四,委員会は,低開発国に対する経済援助の分野で,日米両国間の協力がますます緊密になってきたことに満足の意を表した。また委員会は,低開発国の開発のために必要な方途を生みだし利用するという問題を討議した。委員会は,ジョンソン大統領によってこの四月に提案され,佐藤総理により直ちに支持された東南アジア援助提案が実施されれば,これは東南アジア諸国の社会的,経済的発展に大きく寄与するであろうことに意見の一致をみた。両国委員はアジア開発銀行の創設が進捗しつつあることを歓迎し,同銀行の事業の将来性の大なることを認めた。委員会は,同地域の経済成長と開発のために供与される資金の効果を最大限とするのに必要な仕組みを策定するため,日米両国がその援助計画について他の国々とも密接に協力する必要があることに意見の一致をみた。委員会は,アジア各国の一層のイニシアティヴによりアジア地域諸国民の福祉の向上が可能となり,経済成長が刺激され,もって経済事情と経済の発展段階とが異なる同地域の数多くの国々がともに平和裡に生活しうるような環境が醸成されるよう希望を表明した。

五,(一) 日米両国委員は,日米両国間における労働関係者および職業訓練専門家の両交流計画が友好と相互理解におよぼす重要な寄与にかんがみ,これら両計画に満足の意を表明した。

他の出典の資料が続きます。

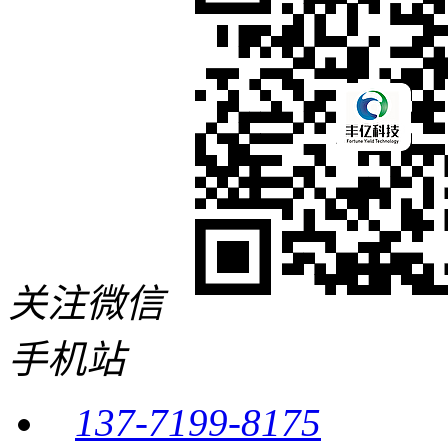
关注微信
手机站
137-7199-8175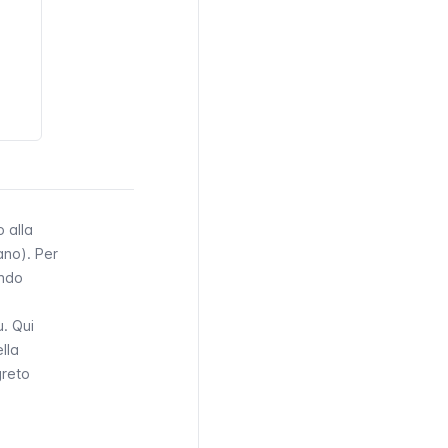
 alla
iano). Per
ando
u
. Qui
lla
greto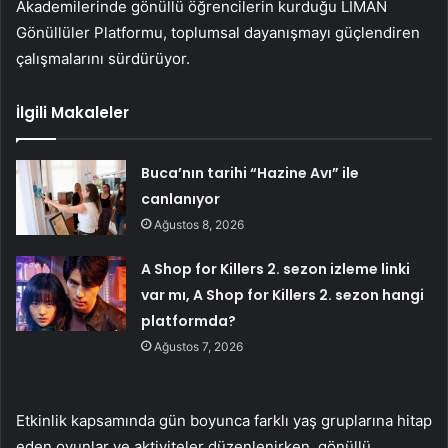
Akademilerinde gönüllü öğrencilerin kurduğu LİMAN
Gönüllüler Platformu, toplumsal dayanışmayı güçlendiren
çalışmalarını sürdürüyor.
İlgili Makaleler
Buca’nın tarihi “Hazine Avı” ile
canlanıyor
Ağustos 8, 2026
A Shop for Killers 2. sezon izleme linki
var mı, A Shop for Killers 2. sezon hangi
platformda?
Ağustos 7, 2026
Etkinlik kapsamında gün boyunca farklı yaş gruplarına hitap
eden oyunlar ve aktiviteler düzenlenirken, gönüllü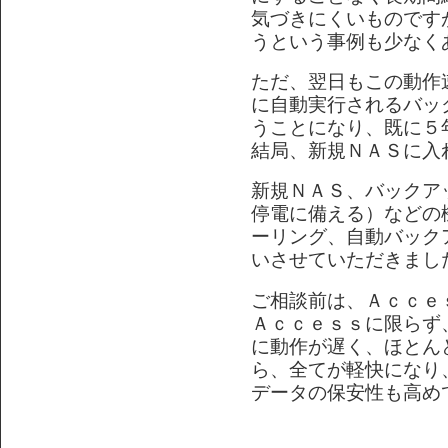
気づきにくいものです
うという事例も少なく
ただ、翌日もこの動作
に自動実行されるバッ
うことになり、既に５
結局、新規ＮＡＳに入
新規ＮＡＳ、バックア
停電に備える）などの
ーリング、自動バック
いさせていただきまし
ご相談前は、Ａｃｃｅ
Ａｃｃｅｓｓに限らず
に動作が遅く、ほとん
ら、全てが軽快になり
データの保安性も高め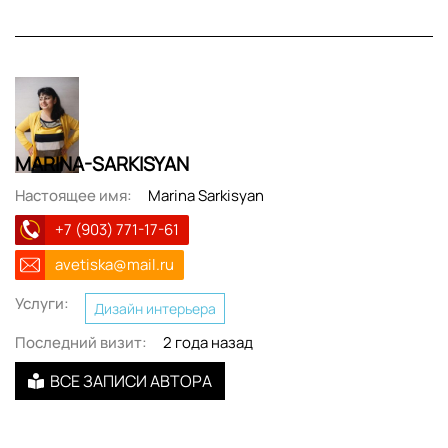
MARINA-SARKISYAN
Настоящее имя:
Marina Sarkisyan
+7 (903) 771-17-61
avetiska@mail.ru
Услуги:
Дизайн интерьера
Последний визит:
2 года назад
ВСЕ ЗАПИСИ АВТОРА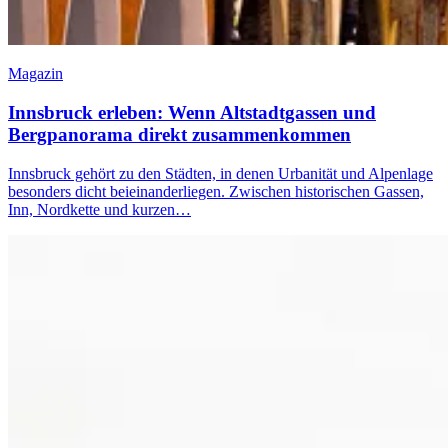
Magazin
Innsbruck erleben: Wenn Altstadtgassen und
Bergpanorama direkt zusammenkommen
Innsbruck gehört zu den Städten, in denen Urbanität und Alpenlage
besonders dicht beieinanderliegen. Zwischen historischen Gassen,
Inn, Nordkette und kurzen…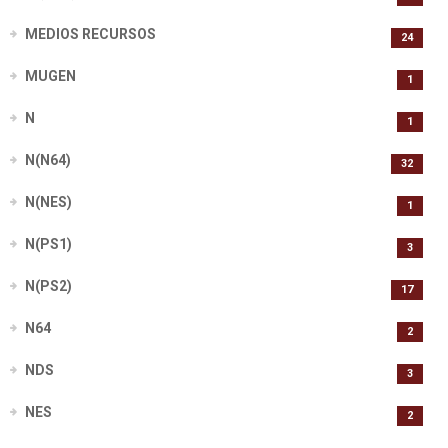
MEDIOS RECURSOS
24
MUGEN
1
N
1
N(N64)
32
N(NES)
1
N(PS1)
3
N(PS2)
17
N64
2
NDS
3
NES
2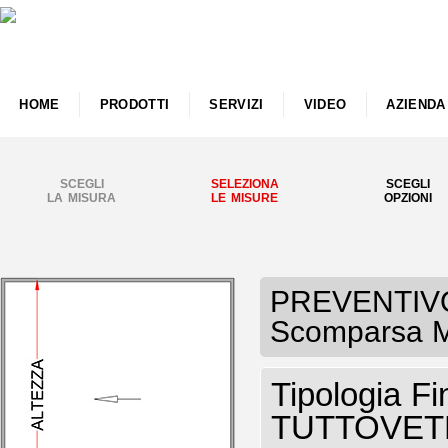
HOME
PRODOTTI
SERVIZI
VIDEO
AZIENDA
SCEGLI
SELEZIONA
SCEGLI
LA MISURA
LE MISURE
OPZIONI
PREVENTIVO F
Scomparsa M
Tipologia F
TUTTOVETR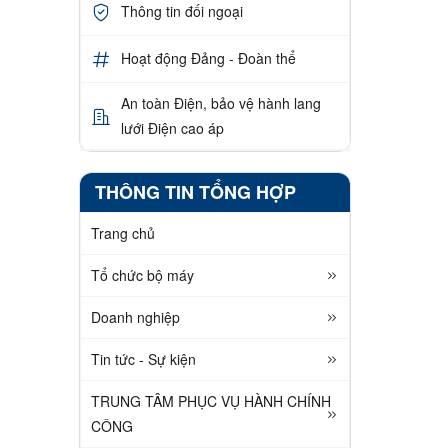
Thông tin đối ngoại
Hoạt động Đảng - Đoàn thể
An toàn Điện, bảo vệ hành lang
lưới Điện cao áp
THÔNG TIN TỔNG HỢP
Trang chủ
Tổ chức bộ máy
Doanh nghiệp
Tin tức - Sự kiện
TRUNG TÂM PHỤC VỤ HÀNH CHÍNH
CÔNG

  (二) 委員会は,天然資源の開発,利用に関する日米合同会議の報告を聴取した。委員会は,天然資源に関する日米両国の専門家および関係部局間における理解を促進する上において,この交流活動が大いに役立ったこと,またおおむね現在程度の交流を継続することが有意義であるとの結論に賛成の意を表した。

六,委員会は,合同委員会の第四回の会合が日米両国関係の強化に大きく寄与したことに意見の一致をみた。両国委員とも東京における次回会合での意見交換を期待している。

七,この委員会の米国側委員は,ラスク国務長官,ファウラー財務長官,ユードール内務長官,フリーマン農務長官,コナー商務長官,ワーツ労働長官およびアクリー大統領府経済諮問委員会委員長で,ライシャワー駐日大使,ロス通商交渉特別代表臨時代理,ベルAID長官ほか関係各省庁の随員が同席した。

  日本側委員は,椎名外務大臣,福田大蔵大臣,坂田農林大臣,三木通産大臣,小平労働大臣,中村運輸大臣,藤山経済企画庁長官で,武内駐米大使と牛場外務審議官ほか関係各省の随員が同席した。